Photoactivation of the VMH→AHA pathway drives avoidance and OFF zone repetitive grooming behavior. A, Mean heat maps for groups during RTPP showed that ChR2 photoactivation causes mice to spend more time in the Laser-OFF zone. B, Time spent in the laser-paired ON zone was significantly reduced in ChR2-expressing mice compared with fluorophore controls. C, The average duration in the Laser-ON zone was significantly reduced in ChR2-expressing mice compared with fluorophore controls. D, There were no significant differences detected in the number of Laser-ON zone entries between groups. E, Time immobile was significantly increased in ChR2 compared with fluorophore controls. F, Time spent grooming in the Laser-OFF zone showed ChR2-expressing mice exhibit significantly more grooming behavior than fluorophore controls, even when normalized for time in the OFF zone. G, A significant suppression of rearing behavior was observed in the ChR2-expressing mice compared with fluorophore controls in the Laser-ON and Laser-OFF zone. H, VMH→AHA photostimulation resulted in a significant suppression of digging behavior in the Laser-ON and Laser-OFF zone. Statistical tests are detailed in Extended Data Table 1-1.

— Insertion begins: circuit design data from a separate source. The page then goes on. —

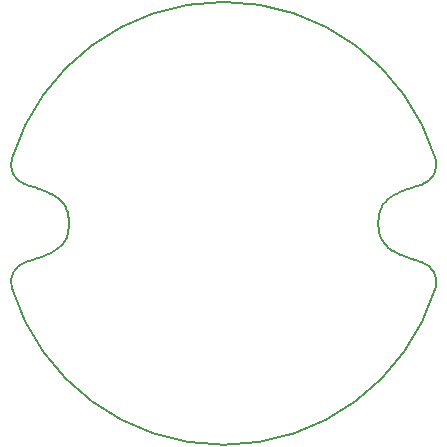
<source format=gm1>
G04 #@! TF.GenerationSoftware,KiCad,Pcbnew,(5.1.5)-3*
G04 #@! TF.CreationDate,2020-04-05T02:52:48-02:30*
G04 #@! TF.ProjectId,Thruster_Controller,54687275-7374-4657-925f-436f6e74726f,rev?*
G04 #@! TF.SameCoordinates,Original*
G04 #@! TF.FileFunction,Profile,NP*
%FSLAX46Y46*%
G04 Gerber Fmt 4.6, Leading zero omitted, Abs format (unit mm)*
G04 Created by KiCad (PCBNEW (5.1.5)-3) date 2020-04-05 02:52:48*
%MOMM*%
%LPD*%
G04 APERTURE LIST*
%ADD10C,0.200000*%
G04 APERTURE END LIST*
D10*
X81516050Y-93978624D02*
G75*
G02X117383949Y-93978624I17933950J-5471376D01*
G01*
X117383949Y-93978623D02*
G75*
G02X116234887Y-96158750I-1673835J-510662D01*
G01*
X112550000Y-99450000D02*
X112554245Y-99245037D01*
X112554245Y-99245037D02*
X112566643Y-99054788D01*
X112566643Y-99054788D02*
X112587938Y-98869256D01*
X112587938Y-98869256D02*
X112617436Y-98696042D01*
X112617436Y-98696042D02*
X112656458Y-98528023D01*
X112656458Y-98528023D02*
X112702762Y-98374012D01*
X112702762Y-98374012D02*
X112758524Y-98225608D01*
X112758524Y-98225608D02*
X112822281Y-98086638D01*
X112822281Y-98086638D02*
X112893513Y-97956867D01*
X112893513Y-97956867D02*
X112973091Y-97833823D01*
X112973091Y-97833823D02*
X113059711Y-97718726D01*
X113059711Y-97718726D02*
X113153025Y-97610896D01*
X113153025Y-97610896D02*
X113255852Y-97506714D01*
X113255852Y-97506714D02*
X113361806Y-97411695D01*
X113361806Y-97411695D02*
X113477076Y-97319411D01*
X113477076Y-97319411D02*
X113596265Y-97233600D01*
X113596265Y-97233600D02*
X113718208Y-97153914D01*
X113718208Y-97153914D02*
X113843770Y-97078809D01*
X113843770Y-97078809D02*
X113973611Y-97007218D01*
X113973611Y-97007218D02*
X114109768Y-96937593D01*
X114109768Y-96937593D02*
X114247349Y-96871936D01*
X114247349Y-96871936D02*
X114389580Y-96808176D01*
X114389580Y-96808176D02*
X114531003Y-96748234D01*
X114531003Y-96748234D02*
X114675022Y-96690150D01*
X114675022Y-96690150D02*
X114822065Y-96633420D01*
X114822065Y-96633420D02*
X114968254Y-96579176D01*
X114968254Y-96579176D02*
X115116070Y-96526148D01*
X115116070Y-96526148D02*
X115269939Y-96472566D01*
X115269939Y-96472566D02*
X115421969Y-96420958D01*
X115421969Y-96420958D02*
X115578237Y-96369035D01*
X115578237Y-96369035D02*
X115731977Y-96318848D01*
X115731977Y-96318848D02*
X115889623Y-96268112D01*
X115889623Y-96268112D02*
X116044075Y-96218948D01*
X116044075Y-96218948D02*
X116202117Y-96169053D01*
X116202117Y-96169053D02*
X116234887Y-96158750D01*
X116234887Y-102741249D02*
X116069217Y-102689008D01*
X116069217Y-102689008D02*
X115914404Y-102639808D01*
X115914404Y-102639808D02*
X115759756Y-102590147D01*
X115759756Y-102590147D02*
X115605517Y-102539944D01*
X115605517Y-102539944D02*
X115455157Y-102490182D01*
X115455157Y-102490182D02*
X115302389Y-102438590D01*
X115302389Y-102438590D02*
X115147737Y-102385052D01*
X115147737Y-102385052D02*
X114996166Y-102331029D01*
X114996166Y-102331029D02*
X114846378Y-102275809D01*
X114846378Y-102275809D02*
X114698644Y-102219206D01*
X114698644Y-102219206D02*
X114554575Y-102161547D01*
X114554575Y-102161547D02*
X114411089Y-102101233D01*
X114411089Y-102101233D02*
X114269320Y-102038252D01*
X114269320Y-102038252D02*
X114133255Y-101974005D01*
X114133255Y-101974005D02*
X113997226Y-101905302D01*
X113997226Y-101905302D02*
X113864701Y-101833172D01*
X113864701Y-101833172D02*
X113736583Y-101757517D01*
X113736583Y-101757517D02*
X113613667Y-101678239D01*
X113613667Y-101678239D02*
X113493455Y-101592889D01*
X113493455Y-101592889D02*
X113380106Y-101503600D01*
X113380106Y-101503600D02*
X113272899Y-101409237D01*
X113272899Y-101409237D02*
X113171702Y-101308905D01*
X113171702Y-101308905D02*
X113074137Y-101198735D01*
X113074137Y-101198735D02*
X112986201Y-101084472D01*
X112986201Y-101084472D02*
X112905284Y-100962328D01*
X112905284Y-100962328D02*
X112832720Y-100833505D01*
X112832720Y-100833505D02*
X112768490Y-100697576D01*
X112768490Y-100697576D02*
X112712003Y-100552501D01*
X112712003Y-100552501D02*
X112663675Y-100398150D01*
X112663675Y-100398150D02*
X112624042Y-100235672D01*
X112624042Y-100235672D02*
X112592898Y-100064083D01*
X112592898Y-100064083D02*
X112570544Y-99886247D01*
X112570544Y-99886247D02*
X112556374Y-99699463D01*
X112556374Y-99699463D02*
X112550291Y-99504885D01*
X112550291Y-99504885D02*
X112550000Y-99450000D01*
X116234886Y-102741249D02*
G75*
G02X117383949Y-104921375I-524772J-1669465D01*
G01*
X117383949Y-104921377D02*
G75*
G02X81516050Y-104921375I-17933949J5471377D01*
G01*
X81516050Y-104921376D02*
G75*
G02X82665112Y-102741249I1673835J510662D01*
G01*
X86350000Y-99450000D02*
X86345535Y-99659905D01*
X86345535Y-99659905D02*
X86333109Y-99847887D01*
X86333109Y-99847887D02*
X86312414Y-100028191D01*
X86312414Y-100028191D02*
X86283156Y-100200938D01*
X86283156Y-100200938D02*
X86245344Y-100365129D01*
X86245344Y-100365129D02*
X86199400Y-100519500D01*
X86199400Y-100519500D02*
X86145063Y-100665697D01*
X86145063Y-100665697D02*
X86082546Y-100803674D01*
X86082546Y-100803674D02*
X86009747Y-100937624D01*
X86009747Y-100937624D02*
X85930532Y-101060951D01*
X85930532Y-101060951D02*
X85841617Y-101179617D01*
X85841617Y-101179617D02*
X85748778Y-101287129D01*
X85748778Y-101287129D02*
X85648848Y-101388787D01*
X85648848Y-101388787D02*
X85543239Y-101484003D01*
X85543239Y-101484003D02*
X85430123Y-101575102D01*
X85430123Y-101575102D02*
X85313299Y-101659809D01*
X85313299Y-101659809D02*
X85191407Y-101740048D01*
X85191407Y-101740048D02*
X85062625Y-101817499D01*
X85062625Y-101817499D02*
X84932548Y-101889498D01*
X84932548Y-101889498D02*
X84798442Y-101958333D01*
X84798442Y-101958333D02*
X84661834Y-102023797D01*
X84661834Y-102023797D02*
X84521902Y-102086800D01*
X84521902Y-102086800D02*
X84381583Y-102146543D01*
X84381583Y-102146543D02*
X84238713Y-102204415D01*
X84238713Y-102204415D02*
X84094273Y-102260378D01*
X84094273Y-102260378D02*
X83946419Y-102315455D01*
X83946419Y-102315455D02*
X83797543Y-102369025D01*
X83797543Y-102369025D02*
X83648759Y-102420990D01*
X83648759Y-102420990D02*
X83497257Y-102472570D01*
X83497257Y-102472570D02*
X83341520Y-102524443D01*
X83341520Y-102524443D02*
X83188288Y-102574569D01*
X83188288Y-102574569D02*
X83031153Y-102625227D01*
X83031153Y-102625227D02*
X82877189Y-102674298D01*
X82877189Y-102674298D02*
X82719640Y-102724091D01*
X82719640Y-102724091D02*
X82665112Y-102741249D01*
X82665112Y-96158750D02*
X82830775Y-96210984D01*
X82830775Y-96210984D02*
X82989063Y-96261292D01*
X82989063Y-96261292D02*
X83147022Y-96312038D01*
X83147022Y-96312038D02*
X83301091Y-96362218D01*
X83301091Y-96362218D02*
X83457725Y-96414118D01*
X83457725Y-96414118D02*
X83610141Y-96465689D01*
X83610141Y-96465689D02*
X83764430Y-96519216D01*
X83764430Y-96519216D02*
X83912682Y-96572173D01*
X83912682Y-96572173D02*
X84066473Y-96629016D01*
X84066473Y-96629016D02*
X84211019Y-96684575D01*
X84211019Y-96684575D02*
X84356082Y-96742821D01*
X84356082Y-96742821D02*
X84498529Y-96802920D01*
X84498529Y-96802920D02*
X84638071Y-96865132D01*
X84638071Y-96865132D02*
X84775604Y-96930320D01*
X84775604Y-96930320D02*
X84908978Y-96997950D01*
X84908978Y-96997950D02*
X85039595Y-97069259D01*
X85039595Y-97069259D02*
X85167496Y-97144997D01*
X85167496Y-97144997D02*
X85294532Y-97227314D01*
X85294532Y-97227314D02*
X85412447Y-97311529D01*
X85412447Y-97311529D02*
X85524997Y-97400655D01*
X85524997Y-97400655D02*
X85631859Y-97495212D01*
X85631859Y-97495212D02*
X85739667Y-97603183D01*
X85739667Y-97603183D02*
X85833942Y-97711104D01*
X85833942Y-97711104D02*
X85921160Y-97825886D01*
X85921160Y-97825886D02*
X86002449Y-97950421D01*
X86002449Y-97950421D02*
X86075146Y-98081871D01*
X86075146Y-98081871D02*
X86138413Y-98218655D01*
X86138413Y-98218655D02*
X86193554Y-98363562D01*
X86193554Y-98363562D02*
X86241275Y-98519960D01*
X86241275Y-98519960D02*
X86280428Y-98685859D01*
X86280428Y-98685859D02*
X86310484Y-98858656D01*
X86310484Y-98858656D02*
X86332019Y-99040404D01*
X86332019Y-99040404D02*
X86344979Y-99227918D01*
X86344979Y-99227918D02*
X86349936Y-99424684D01*
X86349936Y-99424684D02*
X86350000Y-99450000D01*
X82665113Y-96158750D02*
G75*
G02X81516050Y-93978624I524772J1669465D01*
G01*
M02*

</source>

Repeated intermittent photoactivation of the VMH→AHA pathway promotes lasting grooming behavior. VMH→AHA stimulation increased the percentage of time spent grooming postsession compared with fluorophore controls (p < 0.05 each day). Multiple comparisons reveal that grooming is greater in ChR2-expressing mice on Day 2 after the session (post) compared with behavior during the session. Statistical tests are detailed in Extended Data Table 1-1.